**Provided entries**
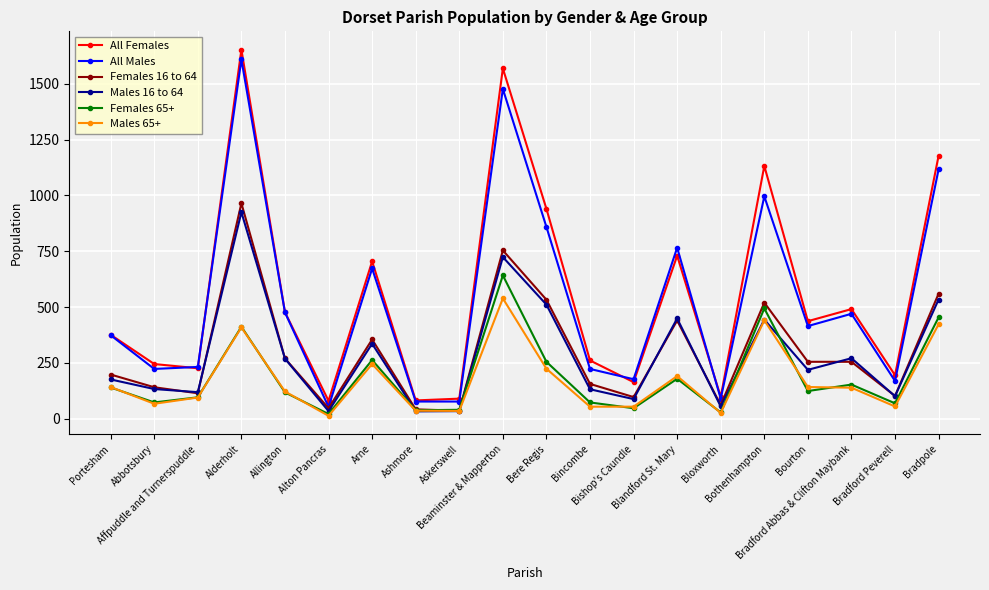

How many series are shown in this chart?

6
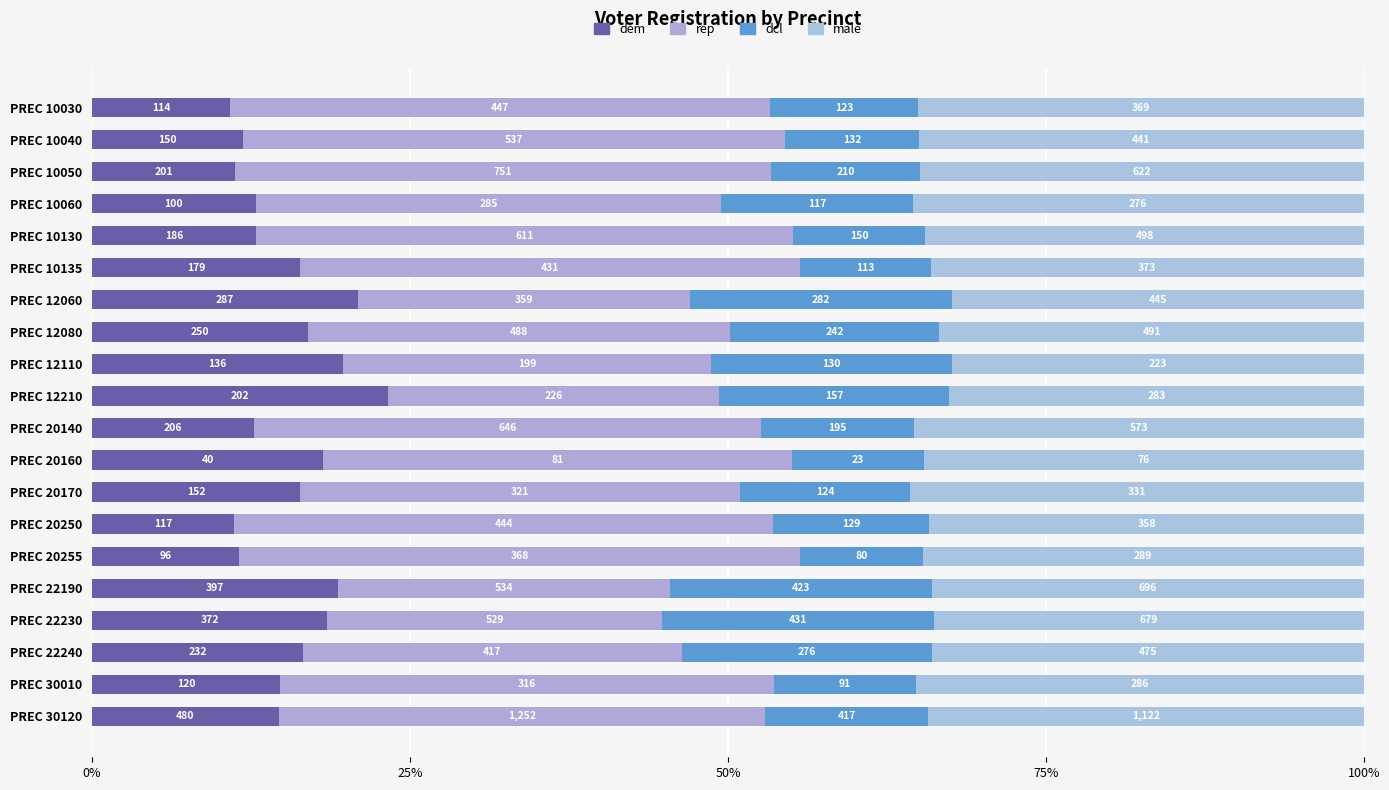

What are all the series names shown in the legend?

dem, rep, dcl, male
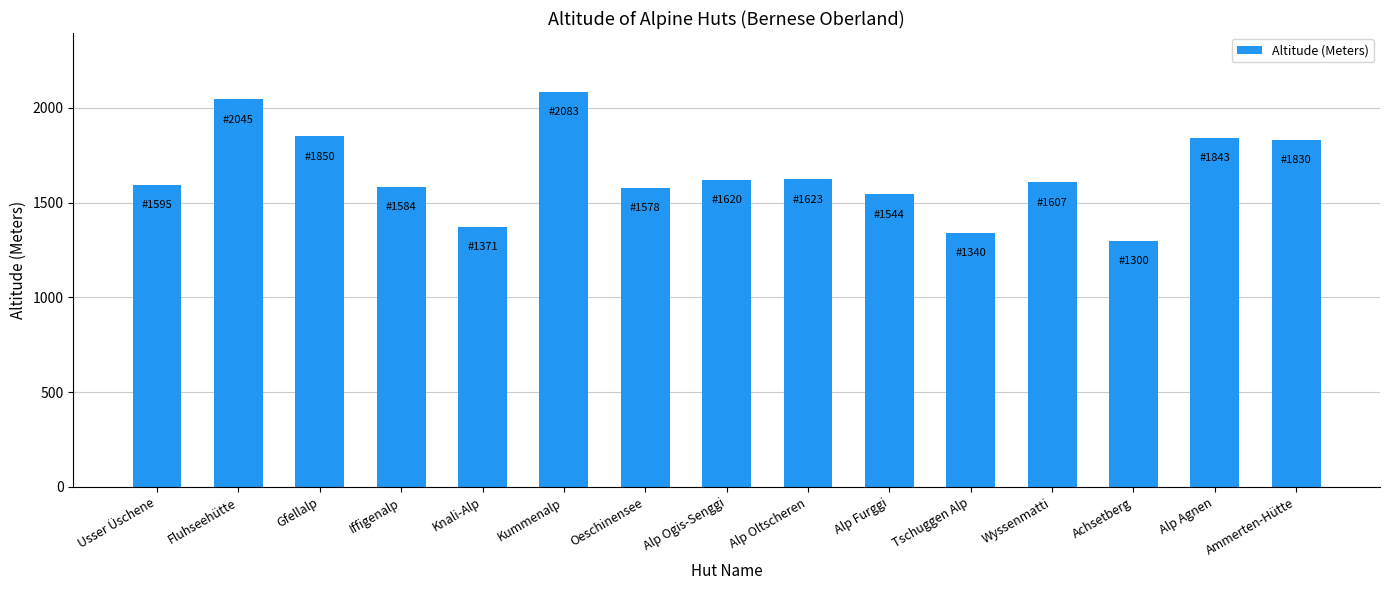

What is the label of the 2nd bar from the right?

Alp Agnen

**What to do**
Retype all of the rows above word for word, leaving out the pictures.

**Reply to the exercise**
How many series are shown in this chart?

6

What are all the series names shown in the legend?

dem, rep, dcl, male

What is the label of the 2nd bar from the right?

Alp Agnen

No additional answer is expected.